Back in the old days, I used to “milk the farmer” in a different way, by tapping into his profit stream, via seed and fertilizer plays. However, as of right now, I am looking to vanquish him, profit from his demise.
The price of corn has been spiraling lower and this presents a unique opportunity for companies with high corn input costs. Naturally, this isn’t a new trade and the stocks I am about to mention have already moved higher. But that doesn’t mean they are done. I am talking about beef, chicken, ethanol and possibly whiskey.
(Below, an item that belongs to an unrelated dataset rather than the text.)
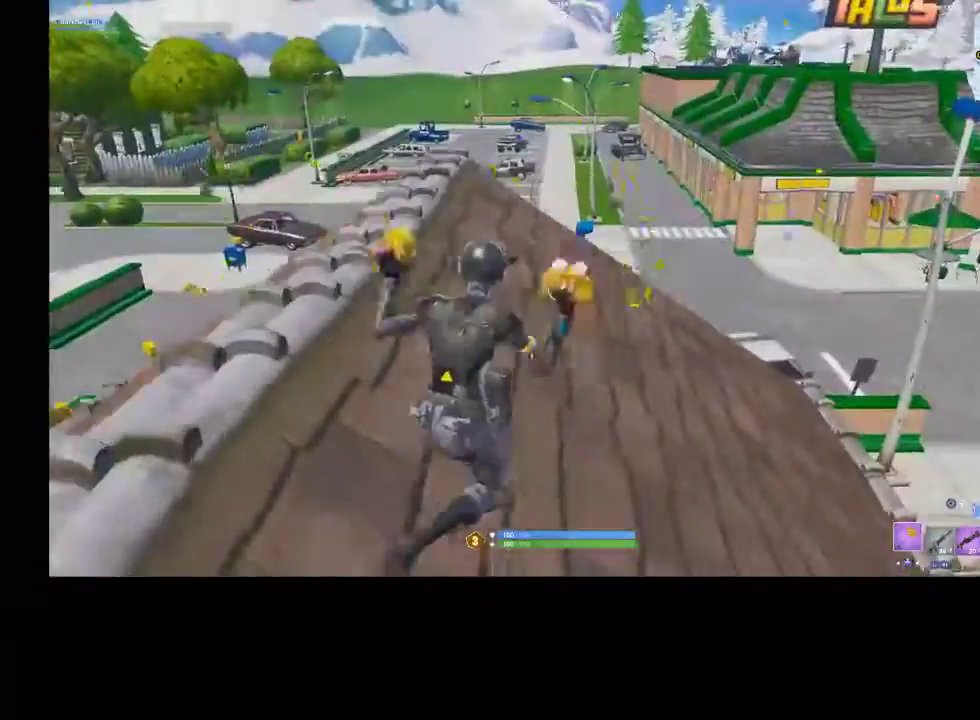
{"buttons": [], "left_stick": "up", "right_stick": "up-right", "events": [[100, "R3", "up"], [300, "left_stick", "up"], [367, "right_stick", "up-right"], [433, "R1", "down"], [433, "R2", "down"], [500, "R1", "up"], [500, "R2", "up"]]}
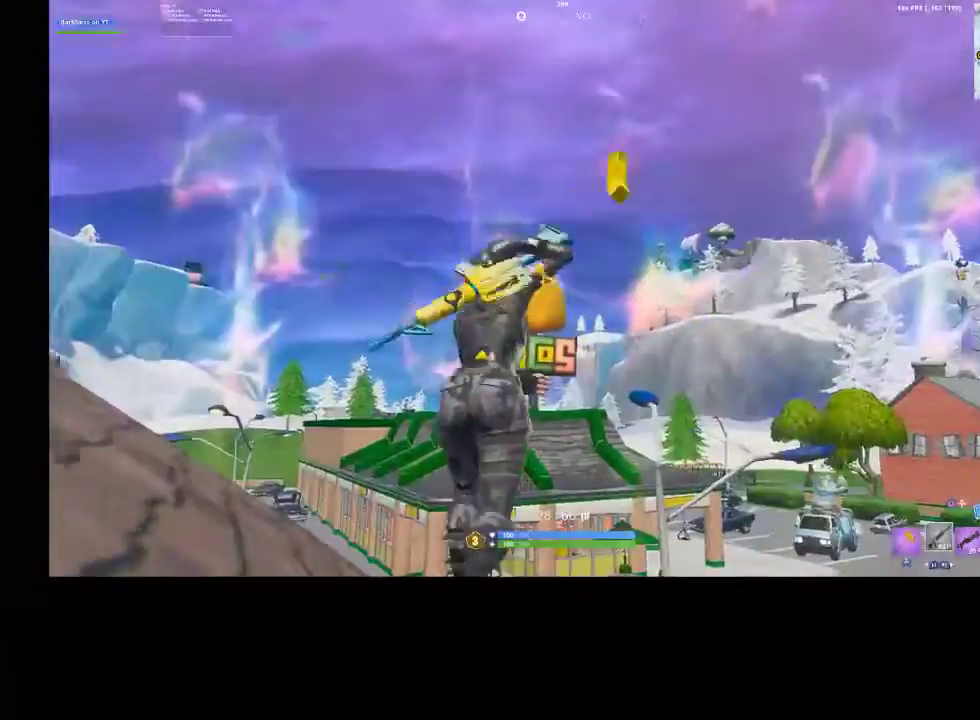
{"buttons": [], "left_stick": "down-right", "right_stick": "up-right", "events": [[33, "right_stick", "center"], [100, "R3", "down"], [200, "R3", "up"], [267, "right_stick", "up-right"], [333, "left_stick", "up-right"], [467, "left_stick", "down-right"]]}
As you know, in this retarded nation, we feed our cows corn, for reasons unbeknownst to me. Perhaps we enjoy afflicting our citizenry with ecoli. Nevertheless, with corn lower, this means protein plays like HRL, TSN, PPC and SAFM pay less to feed their animals. On the restaurant side, stocks like RUTH, BLMN and DFRG might do better. Let’s not forget about the major chicken plays too, like CMG, YUM and BWLD.
On the ethanols side, PEIX, GPRE and BIOF might benefit.
Lastly, MGPI provides food grade alcohol to most of the bourbon manufacturers in this steakified nation of ours, also another play off of corns demise.
Interestingly enough, this reduction in corn hasn’t resulted in higher margins at the grocery chains, yet. Stocks like FWM, NGVC, TFM and WFM have been in the penalty box the whole time. Which leads me to my next conclusion: perhaps it’s time to look the other way. I am not buying the inflation trade and Americans are a gluttonous people. I don’t like chasing stocks like PPC, which I was buying below $5 a few years ago. However, I do like the idea that the grocery chains might soon see an uptick in margins, thanks to commodity prices coming back down.
It’s a contrarian play and you might have to wait a few quarters for them to work. Come thanksgiving, something tells me you’ll rejoice buying WFM, TFM and NGVC when no one else wanted to.